Pelaksana Teknis BBWS Pemali Juana, Agus Yanto, mengatakan pengukuran dilakukan di dua titik, yakni Dukuh Sambiroto, Desa Buluroto, Kecamatan Banjarejo, serta Dukuh Ngetrep, Desa Tutup, Kecamatan Tunjungan.

“Saat ini masih tahap pengukuran topografi dan penyusunan desain penanganan darurat. Hasilnya nanti jadi dasar pekerjaan di lapangan,” kata Agus, ditulis Senin (12/1/2026).

Ia menjelaskan, penanganan darurat akan difokuskan pada pengendalian aliran dan rembesan air, terutama di area yang dekat dengan sungai dan permukiman warga. Langkah ini dilakukan untuk mencegah pergerakan tanah semakin meluas.

Selain itu, BBWS Pemali Juana bersama Dinas PUPR, BPBD Kabupaten Blora, serta instansi terkait juga melakukan pengecekan kondisi lereng, sistem drainase, dan potensi dampak terhadap infrastruktur di sekitar lokasi terdampak.

Fenomena tanah gerak di Dukuh Sambiroto, Desa Buluroto, terjadi pada Senin (22/12).
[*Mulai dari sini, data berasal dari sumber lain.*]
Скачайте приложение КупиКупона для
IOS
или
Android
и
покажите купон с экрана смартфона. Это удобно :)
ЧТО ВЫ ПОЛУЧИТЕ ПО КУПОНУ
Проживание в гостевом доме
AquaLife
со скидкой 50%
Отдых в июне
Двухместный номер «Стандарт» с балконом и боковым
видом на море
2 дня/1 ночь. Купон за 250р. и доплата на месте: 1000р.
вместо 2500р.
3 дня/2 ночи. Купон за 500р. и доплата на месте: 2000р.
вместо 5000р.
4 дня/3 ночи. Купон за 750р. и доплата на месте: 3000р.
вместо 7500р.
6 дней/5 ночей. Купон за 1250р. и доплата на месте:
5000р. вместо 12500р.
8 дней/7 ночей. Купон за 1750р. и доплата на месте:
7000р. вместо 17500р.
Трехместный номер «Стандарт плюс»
Peristiwa tersebut menyebabkan penurunan tanah sekitar 50 hingga 70 sentimeter dengan panjang rekahan mencapai sekitar 200 meter. Akibatnya, tiga rumah warga mengalami kerusakan kategori sedang.

Sate Pak Rizki

Sementara itu, tanah gerak juga terjadi di Dukuh Ngetrep, Desa Tutup, Kecamatan Tunjungan, pada Jumat (2/1). Penurunan tanah di lokasi ini tercatat sedalam 15 hingga 30 sentimeter dengan panjang rekahan sekitar 100 meter. Dua rumah warga mengalami rusak sedang, sementara tiga rumah lainnya dalam kondisi terancam.
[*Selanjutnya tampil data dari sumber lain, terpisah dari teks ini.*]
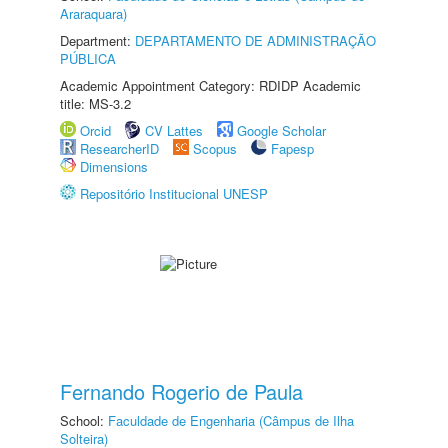
Araraquara)
Department:
DEPARTAMENTO DE ADMINISTRAÇÃO
PÚBLICA
Academic Appointment Category: RDIDP Academic
title: MS-3.2
Orcid
CV Lattes
Google Scholar
ResearcherID
Scopus
Fapesp
Dimensions
Repositório Institucional UNESP
Fernando Rogerio de Paula
School:
Faculdade de Engenharia (Câmpus de Ilha
Solteira)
Kepala Bidang Sumber Daya Air Dinas PUPR Kabupaten Blora, Surat, mengatakan penanganan awal direncanakan dengan pembangunan bronjong atau turap di tepi sungai serta perbaikan sistem drainase.

“Penanganan awal difokuskan pada pengendalian aliran dan rembesan air tanah sepanjang sekitar 30 meter,” ujarnya.

Ia menambahkan, kebutuhan anggaran untuk penanganan tersebut diperkirakan mencapai sekitar Rp400 juta dan akan dilaksanakan secara bertahap sambil menunggu hasil kajian teknis lanjutan.